The mind detects a certain number of these relations as it contemplates the various component parts of an individual in one or other direction—as it follows up different lines of thought. These perceived relations, though subjective, as relations, have nevertheless an objective foundation as real parts, or conditions of parts, of real wholes; they are, therefore, true relations, such, e.g., as those between the right and left hand, between the hand and the foot, &c.
The component parts of each concrete whole have also a relation of resemblance to the parts of other concrete wholes, whether of the same or of different kinds, as the resemblance between the hands of two men, or that between the hand of a man and the fore-paw of a cat.

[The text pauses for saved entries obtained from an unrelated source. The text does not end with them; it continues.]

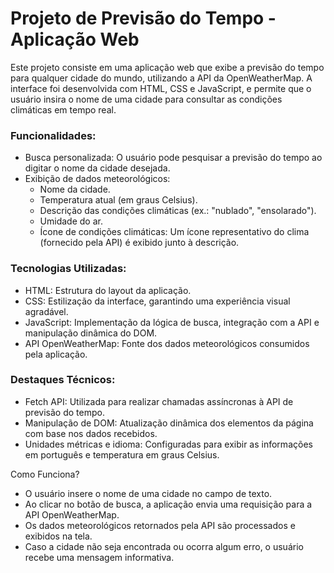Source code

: # Projeto de Previsão do Tempo - Aplicação Web

Este projeto consiste em uma aplicação web que exibe a previsão do tempo para qualquer cidade do mundo, utilizando a API da OpenWeatherMap. 
A interface foi desenvolvida com HTML, CSS e JavaScript, e permite que o usuário insira o nome de uma cidade para consultar as condições climáticas em tempo real.

### Funcionalidades:
- Busca personalizada: O usuário pode pesquisar a previsão do tempo ao digitar o nome da cidade desejada.
- Exibição de dados meteorológicos:
   - Nome da cidade.
   - Temperatura atual (em graus Celsius).
   - Descrição das condições climáticas (ex.: "nublado", "ensolarado").
   - Umidade do ar.
   - Ícone de condições climáticas: Um ícone representativo do clima (fornecido pela API) é exibido junto à descrição.

### Tecnologias Utilizadas:
- HTML: Estrutura do layout da aplicação.
- CSS: Estilização da interface, garantindo uma experiência visual agradável.
- JavaScript: Implementação da lógica de busca, integração com a API e manipulação dinâmica do DOM.
- API OpenWeatherMap: Fonte dos dados meteorológicos consumidos pela aplicação.

### Destaques Técnicos:
- Fetch API: Utilizada para realizar chamadas assíncronas à API de previsão do tempo.
- Manipulação de DOM: Atualização dinâmica dos elementos da página com base nos dados recebidos.
- Unidades métricas e idioma: Configuradas para exibir as informações em português e temperatura em graus Celsius.

Como Funciona?
- O usuário insere o nome de uma cidade no campo de texto.
- Ao clicar no botão de busca, a aplicação envia uma requisição para a API OpenWeatherMap.
- Os dados meteorológicos retornados pela API são processados e exibidos na tela.
- Caso a cidade não seja encontrada ou ocorra algum erro, o usuário recebe uma mensagem informativa.
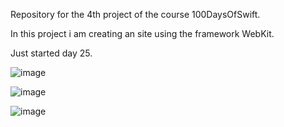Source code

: Repository for the 4th project of the course 100DaysOfSwift. 

In this project i am creating an site using the framework WebKit.

Just started day 25. 


![image](https://user-images.githubusercontent.com/122572631/235954509-775c1065-a2ca-45de-941a-9be6e26adfe3.png)


![image](https://user-images.githubusercontent.com/122572631/235954155-7b0f50bf-36a7-4e7b-bcbe-9da14e6f1e46.png)


![image](https://user-images.githubusercontent.com/122572631/235954302-cb5e3314-ced0-458d-9544-b586e51a184e.png)
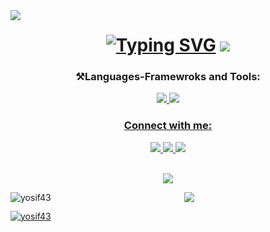 <img align="left" src="https://visitor-badge.laobi.icu/badge?page_id=Yosif43.Yosif43&left_color=red&right_color=green&left_text=Hello%20Visitors" />

<h1 align="center">
  <a href="https://git.io/typing-svg"><img src="https://readme-typing-svg.demolab.com?font=Fira+Code&weight=600&size=22&duration=4000&pause=1000&color=285DFF&background=A3FF7200&center=true&random=false&width=435&lines=Hello+I'm+Yosif!" alt="Typing SVG" /></a>
  <img src="https://github.com/Yosif43/Yosif43/assets/117854744/8a94f081-20f3-438c-802f-c33189a4f875" />
</h1>
<h3 align="center">⚒️Languages-Framewroks and Tools:</h3>
<p align="center">
  <a href="https://www.python.org/">
    <img src="https://skillicons.dev/icons?i=py" />
  <a href="#">
    <img src="https://skillicons.dev/icons?i=pycharm,cs,visualstudio,html,css,vscode,js,docker,figma,mongodb,mysql,postman" />  
</p>
<h3 align="center">Connect with me:</h3>
<p align="center">
  <a href="https://discord.gg/Xs3bmybx">
    <img src="https://skillicons.dev/icons?i=discord" />
  <a href="https://www.linkedin.com/in/yosif-yosifov-b6a755281/">
    <img src="https://skillicons.dev/icons?i=linkedin" />
  <a href="https://www.instagram.com/yosifyosifov43/" />
    <img src="https://skillicons.dev/icons?i=instagram" />
</p>

<br>


<div align="center">
  <a align="center">
    <img src="https://streak-stats.demolab.com/?user=yosif43&theme=neon-dark" />
  </a>
  <br>
  <a align="center">
    <p><img align="left" src="https://github-readme-stats.vercel.app/api/top-langs?username=yosif43&show_icons=true&locale=en&layout=donut" alt="yosif43" /></p>
    <p><img src="https://github-readme-stats.vercel.app/api?username=yosif43&show_icons=true&theme=radical&rank_icon=github&border_radius=15" /></p>
  </a>
 
</div>

<p align="left"> <a href="https://github.com/ryo-ma/github-profile-trophy"><img src="https://github-profile-trophy.vercel.app/?username=yosif43" alt="yosif43" /></a> </p>

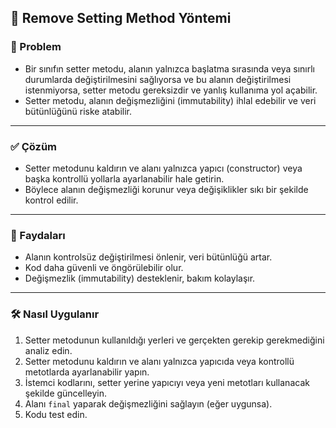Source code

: ## 🔧 Remove Setting Method Yöntemi

### 🐞 Problem
- Bir sınıfın setter metodu, alanın yalnızca başlatma sırasında veya sınırlı durumlarda değiştirilmesini sağlıyorsa ve bu alanın değiştirilmesi istenmiyorsa, setter metodu gereksizdir ve yanlış kullanıma yol açabilir.
- Setter metodu, alanın değişmezliğini (immutability) ihlal edebilir ve veri bütünlüğünü riske atabilir.

---

### ✅ Çözüm
- Setter metodunu kaldırın ve alanı yalnızca yapıcı (constructor) veya başka kontrollü yollarla ayarlanabilir hale getirin.  
- Böylece alanın değişmezliği korunur veya değişiklikler sıkı bir şekilde kontrol edilir.

---

### 🌱 Faydaları
- Alanın kontrolsüz değiştirilmesi önlenir, veri bütünlüğü artar.
- Kod daha güvenli ve öngörülebilir olur.
- Değişmezlik (immutability) desteklenir, bakım kolaylaşır.

---

### 🛠️ Nasıl Uygulanır
1. Setter metodunun kullanıldığı yerleri ve gerçekten gerekip gerekmediğini analiz edin.
2. Setter metodunu kaldırın ve alanı yalnızca yapıcıda veya kontrollü metotlarda ayarlanabilir yapın.
3. İstemci kodlarını, setter yerine yapıcıyı veya yeni metotları kullanacak şekilde güncelleyin.
4. Alanı `final` yaparak değişmezliğini sağlayın (eğer uygunsa).
5. Kodu test edin.

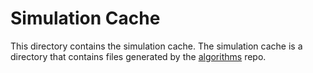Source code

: # Simulation Cache

This directory contains the simulation cache. The simulation cache is a directory that contains files generated by the [algorithms](https://github.com/Teamable-Analytics/algorithms) repo.
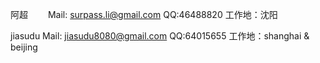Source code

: 阿超　　        Mail: surpass.li@gmail.com
QQ:46488820    工作地：沈阳

jiasudu        Mail: jiasudu8080@gmail.com
QQ:64015655    工作地：shanghai & beijing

Now, it is here contended that the relationships borne one to another by various component parts, imply the existence of some innate, internal condition, conveniently spoken of as a power or tendency, which is quite as mysterious as is any innate condition, power, or tendency, resulting in the orderly evolution of successive specific manifestations. These relationships, as also this developmental power, will doubtless, in a certain sense, be somewhat further explained as science advances. But the result will be merely a shifting of the inexplicability a point backwards, by the intercalation of another step between the action of the internal condition or power and its external result. In the meantime, even if by "Natural Selection" we could eliminate the puzzles of the "origin of species," yet other phenomena, not less remarkable (namely, those noticed in this chapter), would still remain unexplained and as yet inexplicable. It is not improbable that, could we arrive at the causes conditioning all the complex inter-relations between the several parts of one animal, we should at the same time obtain the key to unlock the secrets of specific origination.
It is desirable, then, to see what facts there are in animal organization which point to innate conditions (powers and tendencies), as yet unexplained, and upon which the theory of "Natural Selection" is unable to throw any explanatory light.
The facts to be considered are the phenomena of "homology," and especially of serial, bilateral, and vertical homology.
The word "homology" indicates such a relation between two parts that they may be said in some sense to be "the same," or at least "of similar nature." This similarity, however, does not relate to the use to which parts are put, but only to their relative position with regard to other parts, or to their mode of origin. There are many kinds of homology,[161] but it is only necessary to consider the three kinds above enumerated.